What can nerds do for the election? - bdr
http://scottaaronson.com/blog/?p=353

======
MHollender
Why are most nerds either Liberal or Libertarian and almost never
Conservative? I think the main reason is that they only look at Conservative
politicians (who suck, but that's what you can expect from a democracy) and
not intellectuals: John Kekes, Thomas Sowell, Michael Oakeshott etc.

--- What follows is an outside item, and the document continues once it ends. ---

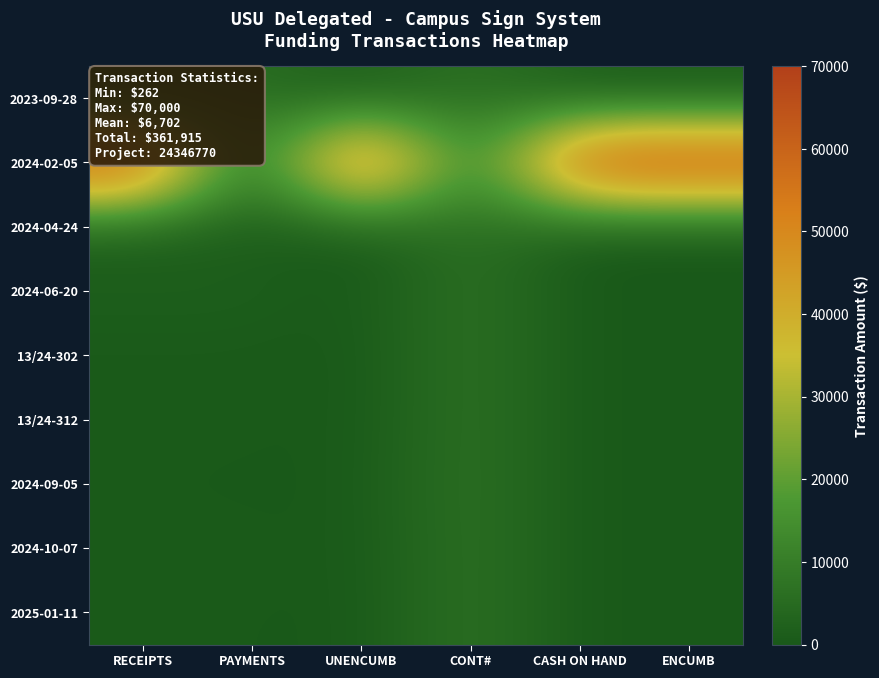

How many data points does each series have?

6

Scott touched on an important thing about this serene confidence stuff, but in
historical scales, that's not how it works. It's always been Progressives who
were so damned sure that their ways are illuminated by the Light of Reason and
everybody else is a superstitious dumbass. And it was the Conservatives like
Montaigne or Pascal who were full of doubt. Of course, when democracy became
inevitable Conservatives had to learn to fake confidence and they usually did
it with this faux Christian-Fundie-Nationalist crap because the average voter
sadly needs some sort of a simple message, they aren't reading any books or
something. But that's only a recent development, not older than a hundred
years, approximately. On a historical scale, this self-righteous approach is
mostly Progressive. Therefore, don't support a Liberal. Not even he doesn't
seem to be as full of shit as Comte or Rousseau were. Not even if the recent
post-Goldwater decades Conservatives became more full of shit (the religious
type of shit) than Liberals. It might be a good idea in the short run but only
makes things worse in the long.